30 janvier 2008 (LPAC) – En réponse à la nouvelle baisse des taux opérée par la Fed hier – de -0,5 % après les -0,75 % du 22 janvier – l’économiste américain Lyndon LaRouche a lancé un avertissement cinglant :

« Bush et Bernanke vont couler le dollar ». « Il faut le dire clairement et on doit l’empêcher.

Le président Bush doit être renvoyé en cure de désintoxication. Cette politique mène tout droit à l’Allemagne de Weimar, 1923, hyperinflation II le retour, c’est une folie absolue qu’un gouvernement suive cette politique. »

« Comme on dit dans le jargon, ces mecs sont complètement fadas » a t-il dit. « Ils semblent aller vers une politique hyperinflationniste de taux zéro, mais ils ne survivront même pas jusqu’à là.

Le pays pourrait ne pas y survivre. » « Cette crise a montré un président des Etats-Unis cliniquement fou.

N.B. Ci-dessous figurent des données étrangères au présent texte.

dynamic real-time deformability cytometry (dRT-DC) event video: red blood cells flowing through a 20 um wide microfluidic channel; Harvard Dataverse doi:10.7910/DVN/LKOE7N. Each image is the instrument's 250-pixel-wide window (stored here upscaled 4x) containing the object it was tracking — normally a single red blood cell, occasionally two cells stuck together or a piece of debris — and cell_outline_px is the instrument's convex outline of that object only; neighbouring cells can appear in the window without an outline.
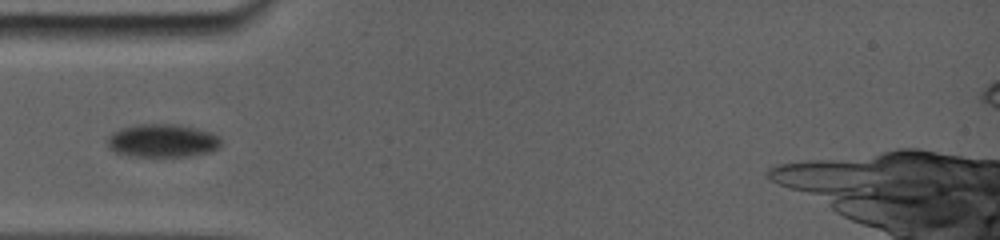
{"species": "common noctule bat (a hibernating species)", "species_latin": "Nyctalus noctula", "temperature_condition": "room temperature", "stored_images_in_passage": 34, "camera_frame_rate_fps": 5000, "um_per_image_px": 0.085, "animal": {"sex": "female", "body_mass_g": 19.0, "forearm_length_mm": 56.7}, "frame": {"image": 1, "passage_image": 1, "time_ms": 0.0, "image_size_px": [1000, 240], "cell_outline_px": [[220, 144], [216, 148], [208, 152], [188, 156], [136, 156], [116, 152], [108, 144], [108, 140], [116, 132], [128, 128], [144, 124], [164, 124], [208, 132], [216, 136], [220, 140]], "centroid_in_image_um": [13.82, 11.99], "position_along_channel_um": 71.2, "area_um2": 20.52}}
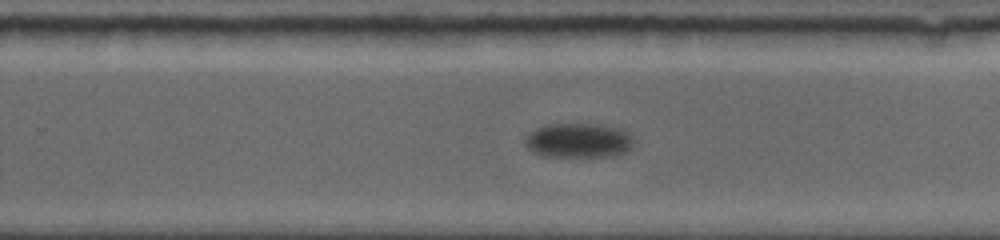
{"frame": {"image": 2, "passage_image": 13, "time_ms": 6.2, "image_size_px": [1000, 240], "cell_outline_px": [[636, 140], [632, 148], [628, 152], [612, 156], [544, 156], [528, 148], [524, 144], [524, 140], [536, 128], [544, 124], [596, 124], [620, 128], [628, 132]], "centroid_in_image_um": [49.25, 11.93], "position_along_channel_um": 280.6, "area_um2": 22.02}}
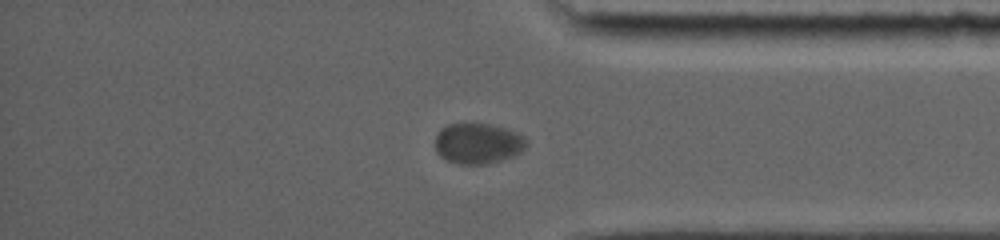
{"frame": {"image": 3, "passage_image": 26, "time_ms": 9.6, "image_size_px": [1000, 240], "cell_outline_px": [[528, 144], [520, 152], [512, 156], [500, 160], [484, 164], [456, 164], [440, 156], [436, 152], [436, 136], [440, 128], [448, 124], [464, 120], [492, 124], [508, 128], [524, 136], [528, 140]], "centroid_in_image_um": [40.61, 12.13], "position_along_channel_um": 394.6, "area_um2": 22.31}}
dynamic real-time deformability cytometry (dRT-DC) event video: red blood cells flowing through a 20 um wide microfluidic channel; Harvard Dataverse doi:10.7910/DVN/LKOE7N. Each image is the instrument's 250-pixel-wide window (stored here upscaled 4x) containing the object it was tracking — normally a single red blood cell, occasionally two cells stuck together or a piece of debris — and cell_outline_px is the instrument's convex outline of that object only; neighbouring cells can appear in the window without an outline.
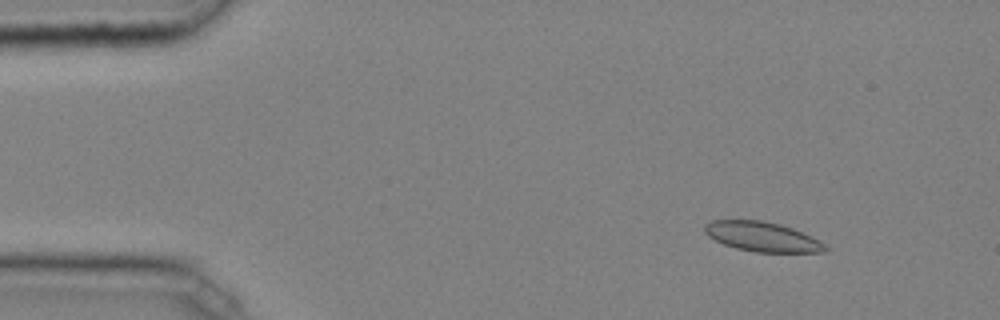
{"species": "common noctule bat (a hibernating species)", "species_latin": "Nyctalus noctula", "temperature_condition": "cold", "stored_images_in_passage": 41, "camera_frame_rate_fps": 3000, "um_per_image_px": 0.085, "animal": {"sex": "male", "body_mass_g": 20.4}, "frame": {"image": 1, "passage_image": 6, "time_ms": 1.667, "image_size_px": [1000, 320], "cell_outline_px": [[828, 248], [824, 252], [756, 252], [736, 248], [724, 244], [708, 236], [704, 232], [704, 224], [712, 220], [760, 220], [780, 224], [792, 228], [824, 244]], "centroid_in_image_um": [64.73, 20.11], "position_along_channel_um": 20.3, "area_um2": 20.52}}
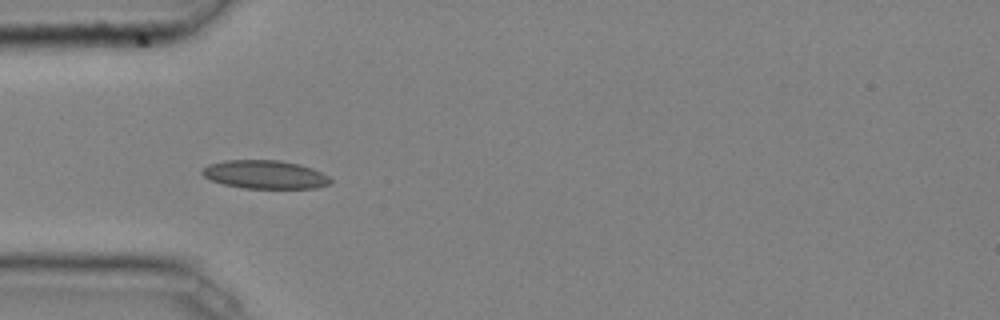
{"frame": {"image": 2, "passage_image": 15, "time_ms": 4.667, "image_size_px": [1000, 320], "cell_outline_px": [[332, 184], [316, 188], [244, 188], [224, 184], [212, 180], [204, 176], [200, 172], [208, 164], [224, 160], [280, 160], [300, 164], [312, 168], [328, 176], [332, 180]], "centroid_in_image_um": [22.55, 14.83], "position_along_channel_um": 62.5, "area_um2": 21.27}}
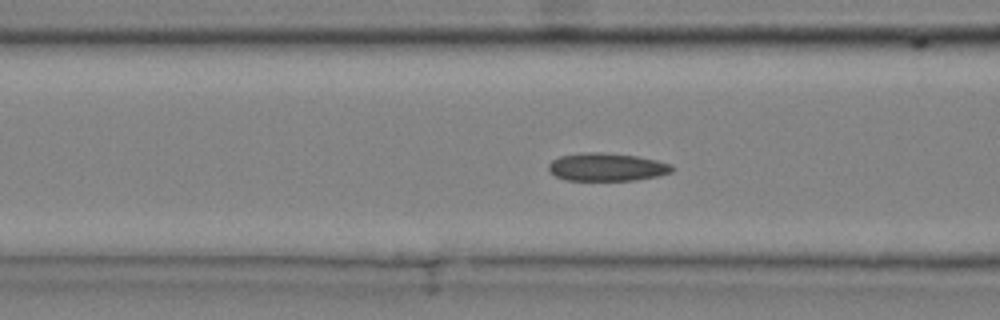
{"frame": {"image": 3, "passage_image": 19, "time_ms": 6.0, "image_size_px": [1000, 320], "cell_outline_px": [[676, 168], [672, 172], [656, 176], [636, 180], [564, 180], [556, 176], [548, 168], [548, 164], [552, 160], [560, 156], [580, 152], [604, 152], [636, 156], [656, 160], [672, 164]], "centroid_in_image_um": [51.59, 14.19], "position_along_channel_um": 115.0, "area_um2": 20.23}, "authors_computed_cell_mechanics": {"area_um2": 20.23, "velocity_mm_per_s": 4.0487, "shape_relaxation_time_tau1_ms": null, "shape_relaxation_time_tau2_ms": 5.0532, "deformation_change_tau1": null, "deformation_change_tau2": 0.0956}}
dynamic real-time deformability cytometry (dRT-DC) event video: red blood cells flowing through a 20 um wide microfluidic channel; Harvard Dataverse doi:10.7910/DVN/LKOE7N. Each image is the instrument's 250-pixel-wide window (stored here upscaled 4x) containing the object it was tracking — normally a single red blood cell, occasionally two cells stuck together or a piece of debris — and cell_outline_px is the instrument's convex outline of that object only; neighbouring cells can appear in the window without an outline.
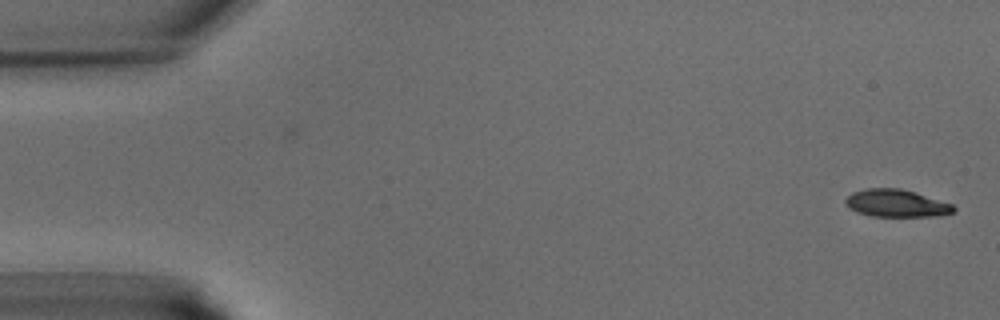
{"species": "common noctule bat (a hibernating species)", "species_latin": "Nyctalus noctula", "temperature_condition": "warm", "stored_images_in_passage": 9, "camera_frame_rate_fps": 3000, "um_per_image_px": 0.085, "animal": {"sex": "male", "body_mass_g": 15.6}, "frame": {"image": 1, "passage_image": 1, "time_ms": 0.0, "image_size_px": [1000, 320], "cell_outline_px": [[956, 212], [940, 216], [872, 216], [856, 212], [848, 208], [844, 204], [844, 200], [852, 192], [868, 188], [900, 188], [916, 192], [952, 204], [956, 208]], "centroid_in_image_um": [76.19, 17.28], "position_along_channel_um": 8.8, "area_um2": 17.51}}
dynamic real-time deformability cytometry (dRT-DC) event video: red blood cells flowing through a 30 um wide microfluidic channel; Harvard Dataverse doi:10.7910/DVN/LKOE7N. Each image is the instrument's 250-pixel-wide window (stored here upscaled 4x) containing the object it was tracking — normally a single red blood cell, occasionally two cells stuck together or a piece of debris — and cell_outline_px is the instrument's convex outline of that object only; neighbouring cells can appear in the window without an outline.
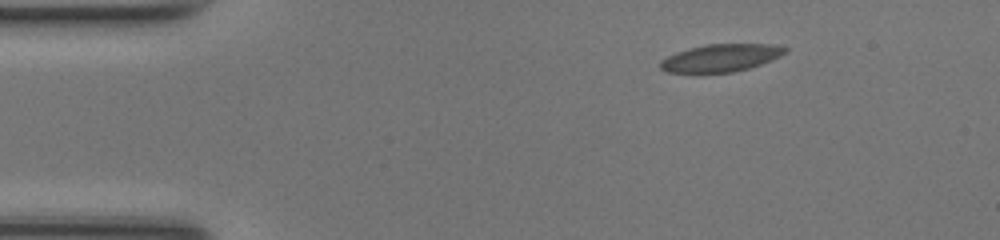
{"species": "common noctule bat (a hibernating species)", "species_latin": "Nyctalus noctula", "temperature_condition": "room temperature", "stored_images_in_passage": 43, "camera_frame_rate_fps": 3000, "um_per_image_px": 0.085, "animal": {"sex": "female", "body_mass_g": 17.0, "forearm_length_mm": 48.0}, "frame": {"image": 1, "passage_image": 1, "time_ms": 0.0, "image_size_px": [1000, 240], "cell_outline_px": [[788, 52], [772, 60], [748, 68], [732, 72], [668, 72], [660, 68], [660, 60], [676, 52], [688, 48], [708, 44], [776, 44], [788, 48]], "centroid_in_image_um": [61.3, 4.9], "position_along_channel_um": 23.7, "area_um2": 19.94}}
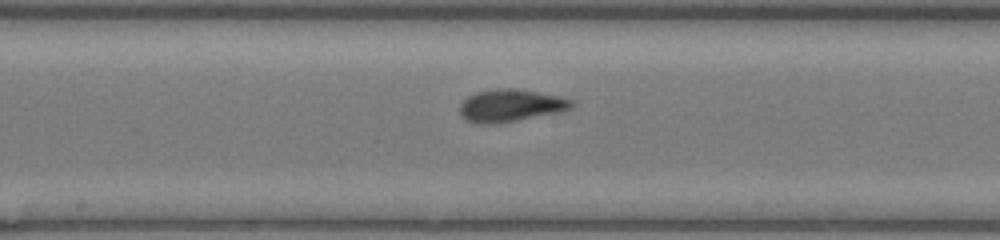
{"frame": {"image": 2, "passage_image": 19, "time_ms": 6.0, "image_size_px": [1000, 240], "cell_outline_px": [[576, 104], [572, 108], [560, 112], [496, 124], [472, 124], [464, 120], [460, 116], [460, 104], [468, 96], [476, 92], [508, 88], [536, 92], [560, 96], [572, 100]], "centroid_in_image_um": [43.38, 9.0], "position_along_channel_um": 204.8, "area_um2": 21.15}}
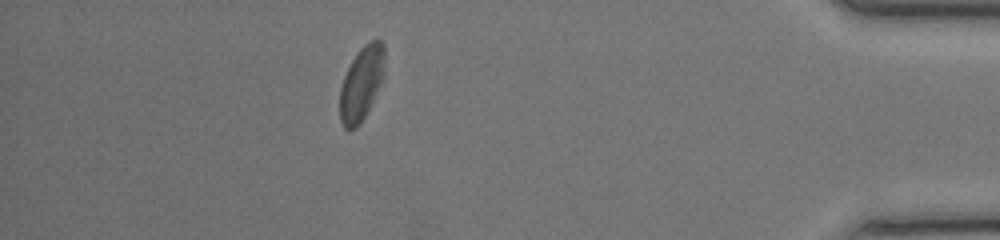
{"frame": {"image": 3, "passage_image": 37, "time_ms": 12.0, "image_size_px": [1000, 240], "cell_outline_px": [[384, 60], [380, 80], [372, 100], [360, 124], [356, 128], [344, 128], [340, 120], [340, 88], [344, 76], [352, 60], [360, 48], [364, 44], [372, 40], [380, 40], [384, 44]], "centroid_in_image_um": [30.68, 7.08], "position_along_channel_um": 404.5, "area_um2": 18.55}, "authors_computed_cell_mechanics": {"area_um2": 20.4034, "velocity_mm_per_s": 4.1967, "shape_relaxation_time_tau1_ms": 3.745, "shape_relaxation_time_tau2_ms": 1.0355, "deformation_change_tau1": 0.1236, "deformation_change_tau2": 0.0661}}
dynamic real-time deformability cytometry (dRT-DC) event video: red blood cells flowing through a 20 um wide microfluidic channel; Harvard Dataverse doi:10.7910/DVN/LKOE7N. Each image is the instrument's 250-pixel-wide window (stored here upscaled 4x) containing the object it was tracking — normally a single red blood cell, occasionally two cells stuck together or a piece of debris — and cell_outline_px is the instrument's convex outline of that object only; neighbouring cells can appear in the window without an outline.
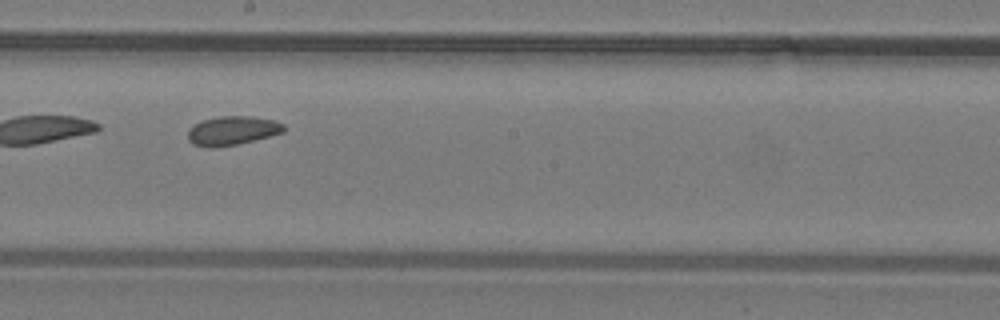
{"species": "common noctule bat (a hibernating species)", "species_latin": "Nyctalus noctula", "temperature_condition": "warm", "stored_images_in_passage": 38, "camera_frame_rate_fps": 3000, "um_per_image_px": 0.085, "animal": {"sex": "male", "body_mass_g": 19.2, "forearm_length_mm": 51.8}, "frame": {"image": 1, "passage_image": 22, "time_ms": 7.0, "image_size_px": [1000, 320], "cell_outline_px": [[284, 132], [236, 144], [212, 148], [192, 144], [188, 140], [188, 132], [196, 124], [204, 120], [220, 116], [252, 116], [276, 120], [284, 124]], "centroid_in_image_um": [19.77, 11.1], "position_along_channel_um": 228.4, "area_um2": 15.95}}
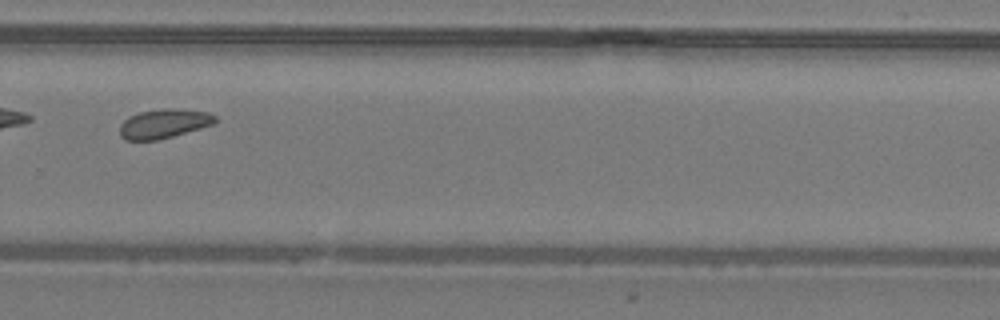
{"frame": {"image": 2, "passage_image": 27, "time_ms": 8.667, "image_size_px": [1000, 320], "cell_outline_px": [[216, 124], [172, 136], [156, 140], [124, 140], [120, 136], [120, 124], [128, 116], [140, 112], [164, 108], [176, 108], [208, 112], [216, 116]], "centroid_in_image_um": [13.93, 10.5], "position_along_channel_um": 315.9, "area_um2": 16.36}}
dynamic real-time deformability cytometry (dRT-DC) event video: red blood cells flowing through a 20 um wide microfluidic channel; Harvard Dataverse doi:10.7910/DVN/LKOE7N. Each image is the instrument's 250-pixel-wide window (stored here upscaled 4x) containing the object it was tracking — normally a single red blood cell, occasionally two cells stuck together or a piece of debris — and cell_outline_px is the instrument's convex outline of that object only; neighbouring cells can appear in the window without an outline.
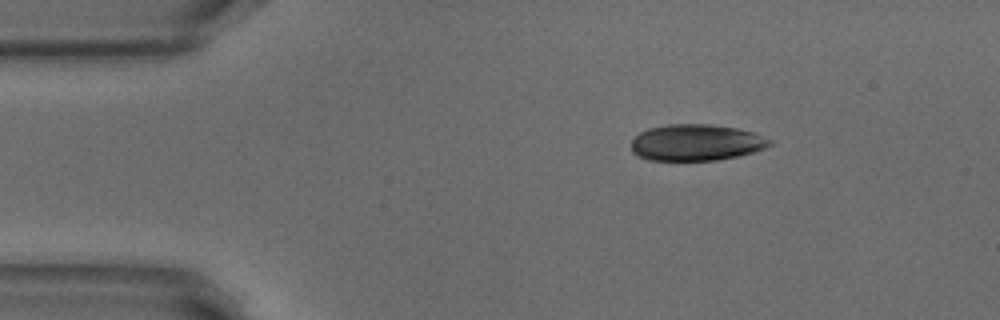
{"species": "common noctule bat (a hibernating species)", "species_latin": "Nyctalus noctula", "temperature_condition": "warm", "stored_images_in_passage": 45, "camera_frame_rate_fps": 3000, "um_per_image_px": 0.085, "animal": {"sex": "male", "body_mass_g": 18.8}, "frame": {"image": 1, "passage_image": 1, "time_ms": 0.0, "image_size_px": [1000, 320], "cell_outline_px": [[772, 144], [764, 148], [740, 156], [716, 160], [648, 160], [636, 156], [632, 152], [632, 140], [640, 132], [648, 128], [668, 124], [708, 124], [736, 128], [752, 132], [772, 140]], "centroid_in_image_um": [59.15, 12.12], "position_along_channel_um": 25.8, "area_um2": 29.36}}
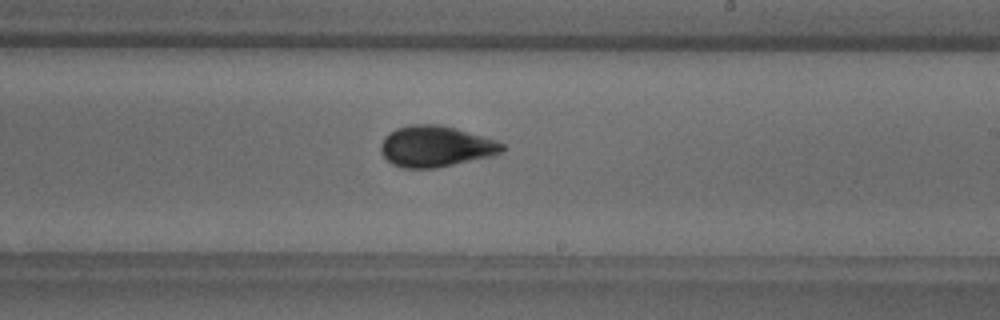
{"frame": {"image": 2, "passage_image": 23, "time_ms": 7.333, "image_size_px": [1000, 320], "cell_outline_px": [[504, 152], [492, 156], [436, 168], [404, 168], [392, 164], [380, 152], [380, 148], [384, 136], [396, 128], [408, 124], [440, 124], [456, 128], [496, 140], [504, 144]], "centroid_in_image_um": [37.03, 12.43], "position_along_channel_um": 252.0, "area_um2": 29.19}}
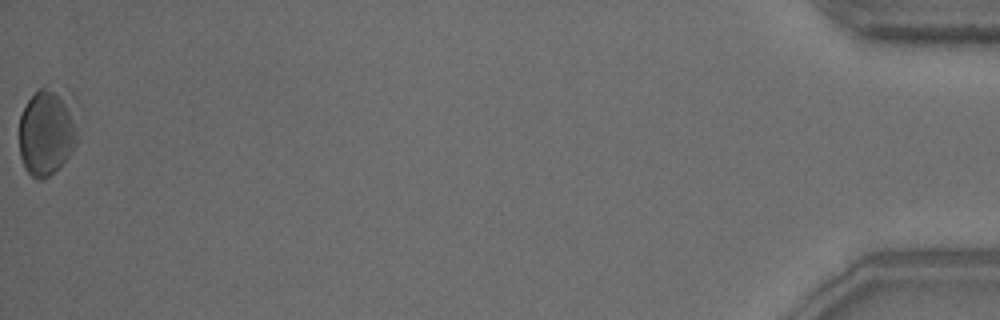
{"frame": {"image": 3, "passage_image": 45, "time_ms": 14.667, "image_size_px": [1000, 320], "cell_outline_px": [[80, 140], [60, 168], [48, 176], [40, 180], [36, 180], [24, 168], [20, 156], [20, 116], [28, 100], [44, 84], [72, 92], [80, 104]], "centroid_in_image_um": [4.15, 11.1], "position_along_channel_um": 431.1, "area_um2": 32.08}, "authors_computed_cell_mechanics": {"area_um2": 28.322, "velocity_mm_per_s": 3.8457, "shape_relaxation_time_tau1_ms": 3.2294, "shape_relaxation_time_tau2_ms": 1.3748, "deformation_change_tau1": 0.1368, "deformation_change_tau2": 0.0571}}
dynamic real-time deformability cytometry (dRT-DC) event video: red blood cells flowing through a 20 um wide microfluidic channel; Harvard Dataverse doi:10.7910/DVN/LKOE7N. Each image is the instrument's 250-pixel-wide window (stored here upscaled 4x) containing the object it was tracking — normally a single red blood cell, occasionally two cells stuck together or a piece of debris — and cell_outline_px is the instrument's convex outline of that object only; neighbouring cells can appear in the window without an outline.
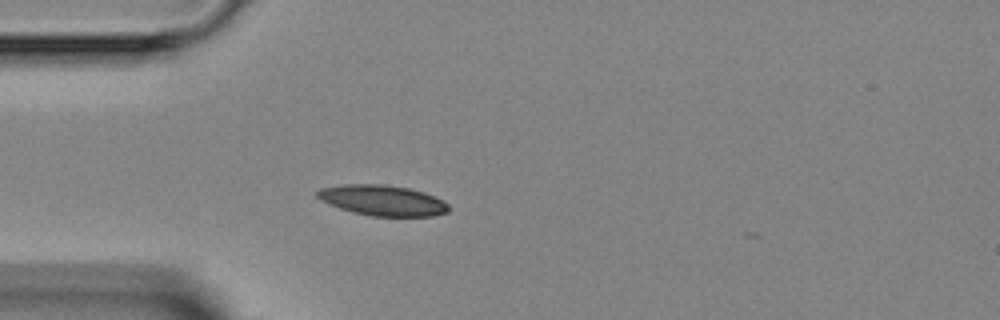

Il promeut le dollar « à la Ezra Pound », il faut l’interner à St Elizabeth ! »

(Ezra Pound était un poète fasciste promouvant Mussolini ainsi que les théorie monétaires britanniques pour le dollar, alors même qu’il était interné à l’hôpital St Elizabeth de Washington – l’équivalent de St Anne à Paris).

Face à cela, il a proposé la seule réelle alternative :

un taux d’intérêt à deux vitesses, avec des taux bas pour les activités économiques de base et un taux élevé pour les spéculateurs qui entendent profiter du différentiel de taux entre l’Europe et les Etats-Unis.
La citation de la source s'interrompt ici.